DepAI – AI-driven depression detection
Depression is a major global health concern, yet existing detection methods rely heavily on self-reports, which can be subjective and prone to bias. DepAI explores innovative AI-driven methodologies for early depression detection using speech and text analysis. By leveraging deep learning and privacy-preserving techniques, DepAI aims to create a more reliable and accessible solution for mental health assessment.
Key Objectives
Enhancing Depression Detection in Data-Scarce Environments
Enhancing signal quality, ensuring robustness in low-resource settings, and improving model effectiveness through multimodal learning.
Privacy-Preserving Multimodal Depression Detection
Ensuring privacy without compromising the discriminative power of depression-related linguistic and acoustic features in multimodal models.
Mitigating Gender Bias in Speech-Based Depression Detection
Enhancing fairness and reliability in depression detection models by ensuring balanced performance across genders without compromising overall accuracy.
Methodology
DepAI integrates an adaptive data selection approach with pre-trained transformer models for feature extraction, followed by classification models for depression detection. The system is designed to:
- Select relevant speech segments dynamically to improve classification robustness.

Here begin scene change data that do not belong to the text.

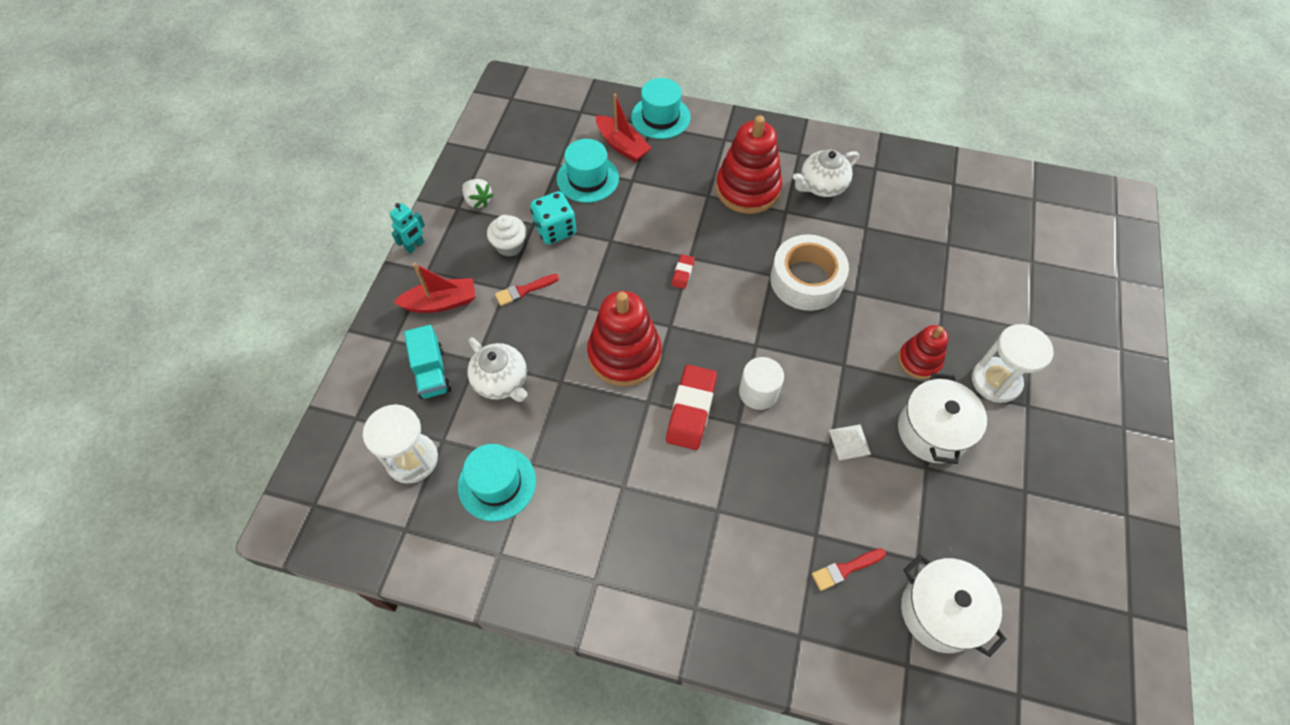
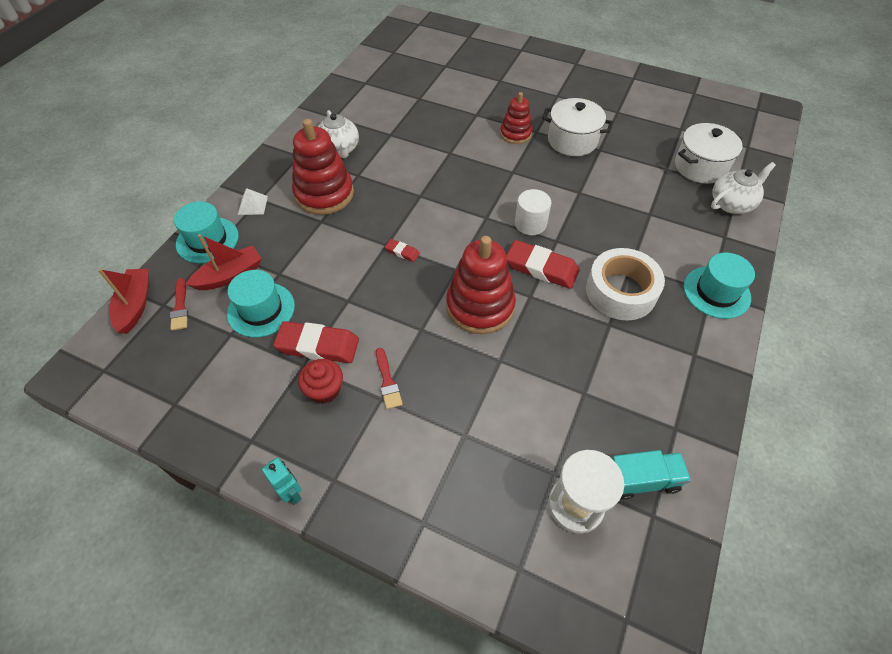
camera: 80 degrees left, 5 degrees down
(431, 372) = (472, 480): turquoise truck -> turquoise truck (641, 480)
(441, 302) = (382, 466): red boat -> red boat (135, 305)
(478, 201) = (249, 417): white strawberry -> none
(497, 483) = (605, 424): turquoise hat -> turquoise hat (716, 292)
(501, 381) = (494, 411): white teapot -> white teapot (731, 203)
(510, 245) = (324, 390): white cupcake -> red cupcake
(555, 229) = (318, 345): turquoise dice -> red eraser
(806, 280) = (431, 176): white tape -> white tape (620, 291)
(845, 569) = (675, 204): red brush -> red brush (180, 307)
(849, 442) = (577, 182): white pyramid -> white pyramid (252, 205)
(996, 381) = (537, 104): white hourglass -> none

- Extract meaningful speech and text representations using Whisper and DepRoBERTa.
- Implement bias-aware training and privacy-preserving techniques for ethical AI development.
Datasets
- E-DAIC dataset (Preliminary Experiments)
- MoodAI dataset (Proposed implementations)
Expected Outcomes
- A reliable, multimodal AI system for early depression detection using speech and text.
- Improved classification performance even in data-scarce conditions through adaptive selection and transfer learning.
- A privacy-aware framework ensuring speaker de-identification while maintaining diagnostic accuracy.
Future Directions
- Enhancing generalizability across diverse demographics and real-world conditions.
- Exploring adversarial learning and federated learning to improve model adaptability.
- Expanding privacy-preserving techniques to further secure sensitive mental health data.